There is one area, however, in which the bill may be true to its name: in the corridors of the administration itself. To grasp this, it is important to remember that China’s culture of secrecy and manipulation of information so permeates society and government that ministerial departments, provincial governments and the separate regional military commands keep secrets not only from the outside world but from one another, and even from central government. The same is true to an even greater extent between offices and personnel within ministries, local authorities and military commands. There are many reasons for this extraordinary web of secrecy, including a fear of criticism, or of the Communist party leadership’s displeasure; the persistent Chinese urge to make everything look as good as possible and thus hide mistakes and failures; and jealousy and rivalries, not least between the different factions of the party itself.

This internal secrecy has been China’s undoing – it has turned difficulties into disasters. This is especially true with the spread of HIV and SARS. It is these in particular that have prompted China’s leadership to demand that different ministerial departments and provincial governments keep each other informed. Officials are still reluctant to break with tradition when it comes to China’s frequent industrial accidents and rural uprisings, most of which are obscured from public view by censorship – local authorities are encouraged to keep quiet when, say, a power station malfunctions or toxic waste pollutes a water supply. But the refusal all through the 1980s and early 1990s to accept that the country had a problem with HIV infection meant that it has become much worse than it might have done. And the absurd failures surrounding this year’s SARS outbreak, which stemmed from a blind refusal to acknowledge the existence of the disease in Guangdong province, damaged health and economies far beyond China’s borders.
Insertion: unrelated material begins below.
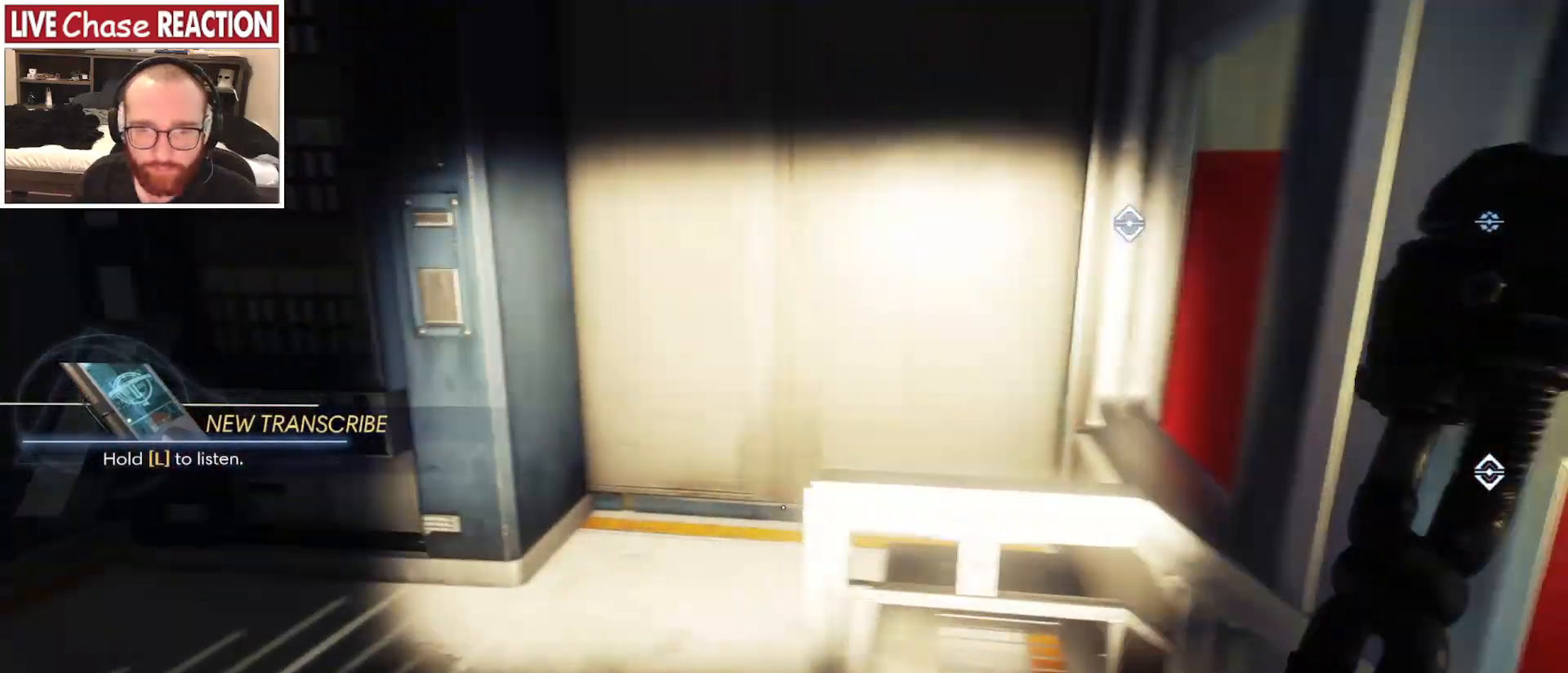
{"keys": [], "mouse": [], "events": [[67, "w", "down"], [100, "a", "up"], [133, "d", "down"], [183, "w", "up"], [383, "d", "up"], [383, "w", "down"], [500, "w", "up"]]}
In this respect, the proposed law is a positive move, and should ensure that future SARS-like outbreaks are better controlled and acknowledged. But as is the way with governments of all stripes, the Chinese will unquestionably seek to profit from the occasion by tightening up constraints on “undesirable” information, both that being circulated within China and that coming in from outside. They already do this by jamming transmissions, imposing internet filters, monitoring emails and handing down harsh punishments to end users. Any new law will give the authorities the cosmetic advantage of legitimising what is already happening.

It would more appropriately be called the “freedom to control information law”. It is unlikely to involve the chopping down of bamboo screens along the winding paths of China’s secret garden.